La théorie d’Elias reste, à mon avis, très convaincant. Aujourd’hui encore, le sport oscille entre lutte acharnée et jeu anodin, entre simulation de paix et célébration de guerre.
À regarder les foules dans les stades de l’Euro, on a plutôt l’impression qu’il s’agit avant tout d’avoir un sympathique prétexte pour se célébrer soi-même et faire la fête.
C’est sans doute cela, l’effet civilisationnel de longue haleine théorisé par Norbert Elias !
Mais il me semble que les grands événements peuvent aussi contribuer à consolider la paix et l’entente, ne serait-ce qu’en fournissant une opportunité, pendant quelques semaines intenses, de découvrir ou redécouvrir un pays, ses villes, sa culture, ses gens. Voyager, physiquement ou virtuellement en Allemagne cet été, c’est mettre à jour ses connaissances sur cette nation, sur ses faits et réalités, ses problèmes et ses réussites.

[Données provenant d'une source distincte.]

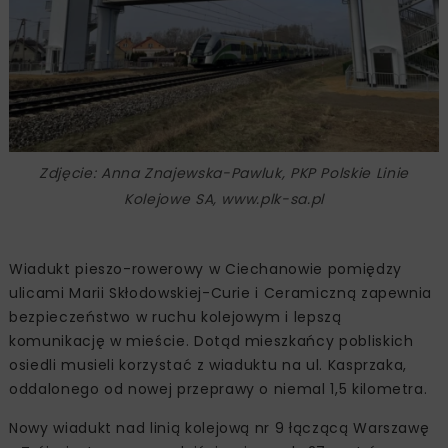
Zdjęcie: Anna Znajewska-Pawluk, PKP Polskie Linie
Kolejowe SA, www.plk-sa.pl
Wiadukt pieszo-rowerowy w Ciechanowie pomiędzy
ulicami Marii Skłodowskiej-Curie i Ceramiczną zapewnia
bezpieczeństwo w ruchu kolejowym i lepszą
komunikację w mieście. Dotąd mieszkańcy pobliskich
osiedli musieli korzystać z wiaduktu na ul. Kasprzaka,
oddalonego od nowej przeprawy o niemal 1,5 kilometra.
Nowy wiadukt nad linią kolejową nr 9 łączącą Warszawę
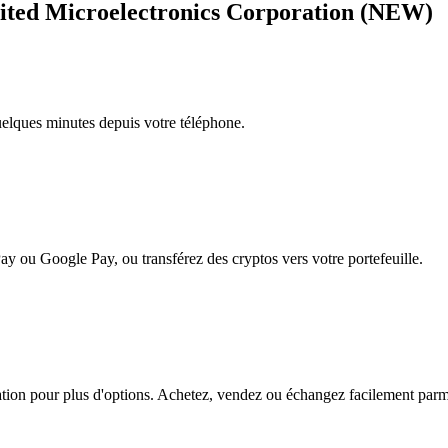
nited Microelectronics Corporation (NEW)
quelques minutes depuis votre téléphone.
ay ou Google Pay, ou transférez des cryptos vers votre portefeuille.
n pour plus d'options. Achetez, vendez ou échangez facilement parmi de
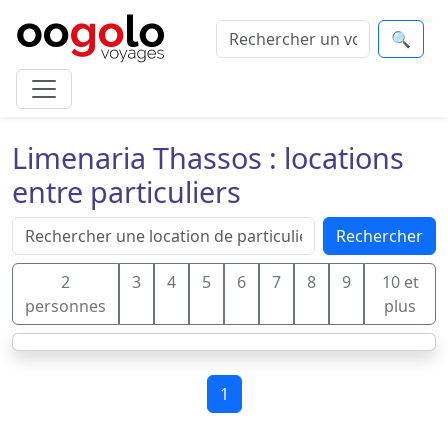
🔍
Limenaria Thassos : locations
entre particuliers
Rechercher
2
3
4
5
6
7
8
9
10 et
personnes
plus
1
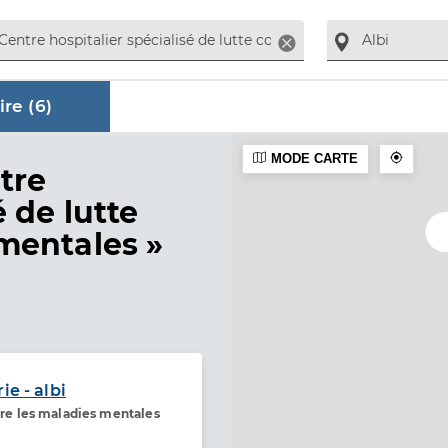
Supprimer
re (
6
)
MODE CARTE
aire
tre
é de lutte
mentales »
ie - albi
ntre les maladies mentales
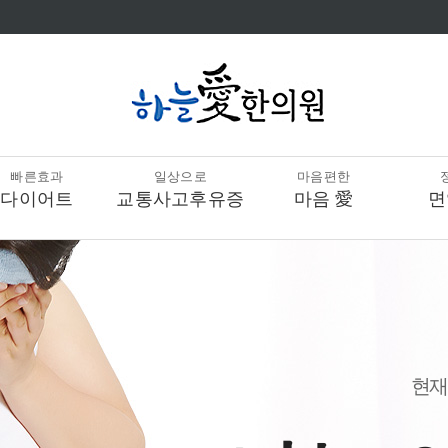
빠른효과
일상으로
마음편한
다이어트
교통사고후유증
마음 愛
면
현재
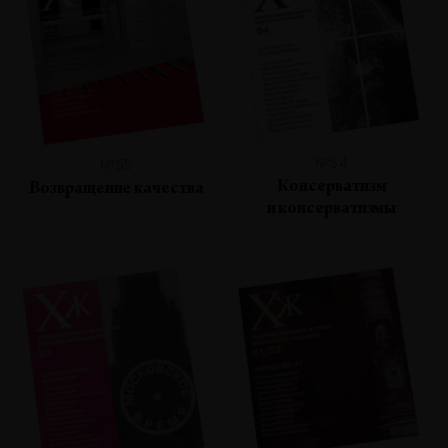
№54
№55
Консерватизм
Возвращение качества
и консерватизмы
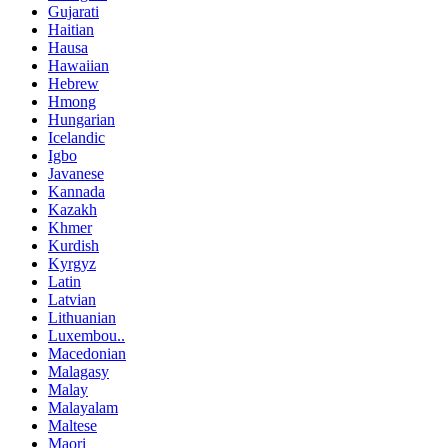
Gujarati
Haitian
Hausa
Hawaiian
Hebrew
Hmong
Hungarian
Icelandic
Igbo
Javanese
Kannada
Kazakh
Khmer
Kurdish
Kyrgyz
Latin
Latvian
Lithuanian
Luxembou..
Macedonian
Malagasy
Malay
Malayalam
Maltese
Maori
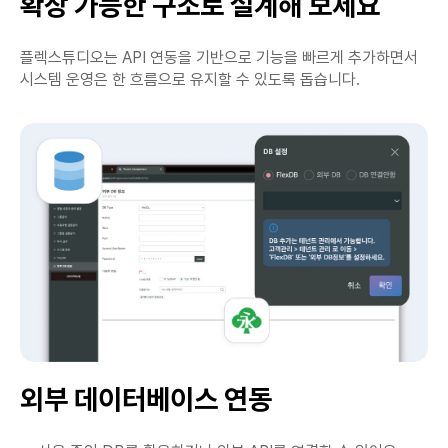
확장 가능한 구조로 설계해 보세요
플렉스튜디오는 API 연동을 기반으로 기능을 빠르게 추가하면서
시스템 운영은 한 흐름으로 유지할 수 있도록 돕습니다.
외부 데이터베이스 연동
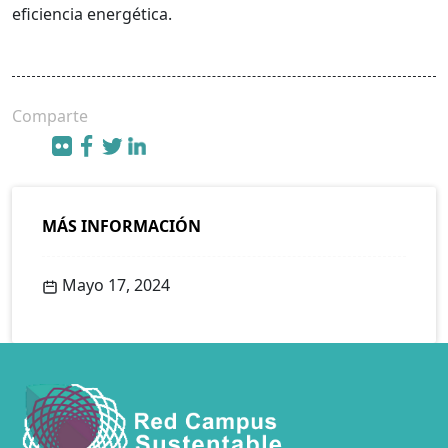
eficiencia energética.
Comparte
MÁS INFORMACIÓN
Mayo 17, 2024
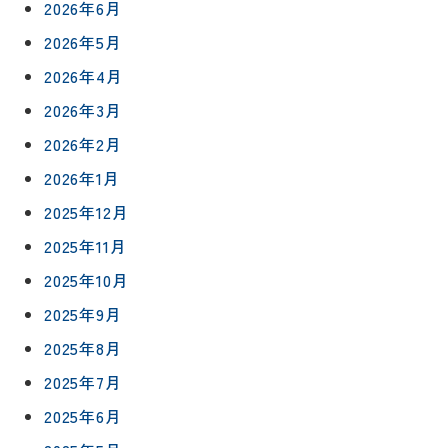
2026年6月
2026年5月
2026年4月
2026年3月
2026年2月
2026年1月
2025年12月
2025年11月
2025年10月
2025年9月
2025年8月
2025年7月
2025年6月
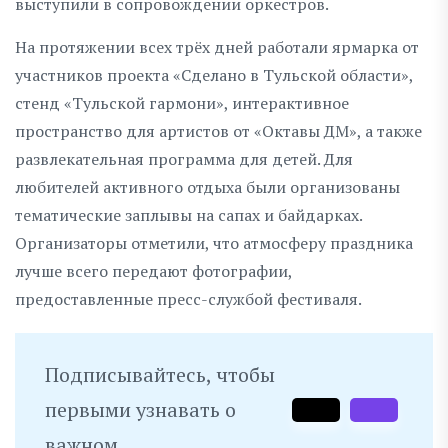
выступили в сопровождении оркестров.
На протяжении всех трёх дней работали ярмарка от
участников проекта «Сделано в Тульской области»,
стенд «Тульской гармони», интерактивное
пространство для артистов от «Октавы ДМ», а также
развлекательная программа для детей. Для
любителей активного отдыха были организованы
тематические заплывы на сапах и байдарках.
Организаторы отметили, что атмосферу праздника
лучше всего передают фотографии,
предоставленные пресс-службой фестиваля.
Подписывайтесь, чтобы
первыми узнавать о
важном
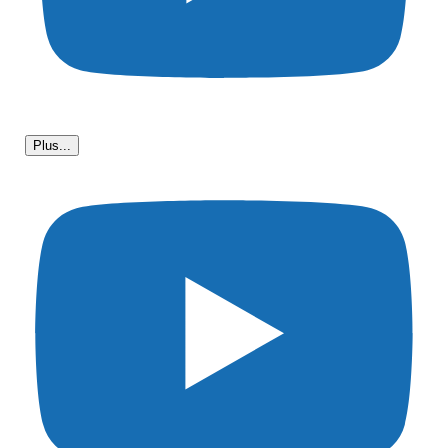
Plus...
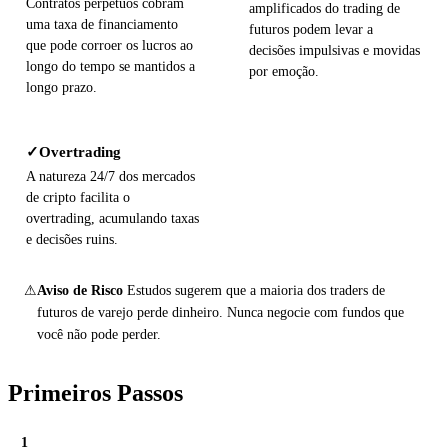
Contratos perpétuos cobram
amplificados do trading de
uma taxa de financiamento
futuros podem levar a
que pode corroer os lucros ao
decisões impulsivas e movidas
longo do tempo se mantidos a
por emoção.
longo prazo.
Overtrading
✓
A natureza 24/7 dos mercados
de cripto facilita o
overtrading, acumulando taxas
e decisões ruins.
⚠
Aviso de Risco
Estudos sugerem que a maioria dos traders de
futuros de varejo perde dinheiro. Nunca negocie com fundos que
você não pode perder.
Primeiros Passos
1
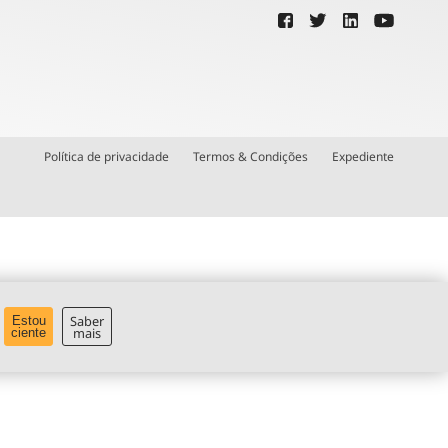
Política de privacidade
Termos & Condições
Expediente
Saber
Estou
mais
ciente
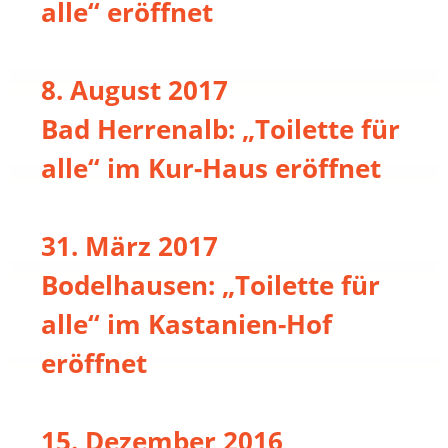
alle“ eröffnet
8. August 2017
Bad Herrenalb: „Toilette für
alle“ im Kur-Haus eröffnet
31. März 2017
Bodelhausen: „Toilette für
alle“ im Kastanien-Hof
eröffnet
15. Dezember 2016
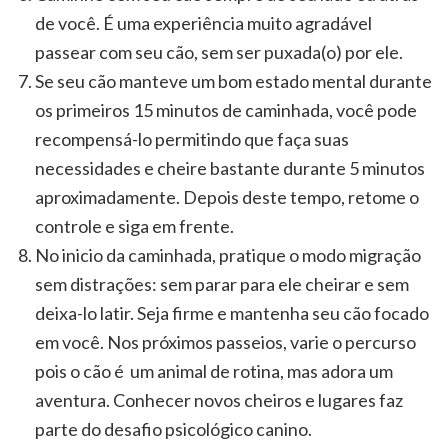
de você. É uma experiência muito agradável
passear com seu cão, sem ser puxada(o) por ele.
Se seu cão manteve um bom estado mental durante
os primeiros 15 minutos de caminhada, você pode
recompensá-lo permitindo que faça suas
necessidades e cheire bastante durante 5 minutos
aproximadamente. Depois deste tempo, retome o
controle e siga em frente.
No inicio da caminhada, pratique o modo migração
sem distrações: sem parar para ele cheirar e sem
deixa-lo latir. Seja firme e mantenha seu cão focado
em você. Nos próximos passeios, varie o percurso
pois o cão é um animal de rotina, mas adora um
aventura. Conhecer novos cheiros e lugares faz
parte do desafio psicológico canino.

C’est dans cette perspective, d’ailleurs, que j’ai conçu, avec le soutien du vénérable Office franco-allemand de la Jeunesse qui a le même âge que moi, un petit « guide de voyage » à l’intention des Français curieux d’en savoir plus sur la manière dont le football imprègne la société allemande. Cela vient de sortir, et tenez-vous bien, c’est gratuit ! Nous avons imprimé 10 000 exemplaires qui sont actuellement distribués sur place en Allemagne aux supporters des Bleus, mais c’est aussi téléchargeable gratuitement et très sympa à lire sur sa tablette ou son téléphone. Et le retour qu’on a depuis quelques jours est très positif !
Eh bien, une fois n’est pas coutume, on termine la chronique sur une page de pub et je vous promets que nous afficherons le lien de téléchargement sur notre site !
Merci, Albrecht Sonntag, je rappelle que vous êtes Professeur à l’ESSCA Ecole de Management à Angers, et directeur adjoint d’UniPaix, le Centre d’Excellence Jean Monnet hébergé à Nantes Université.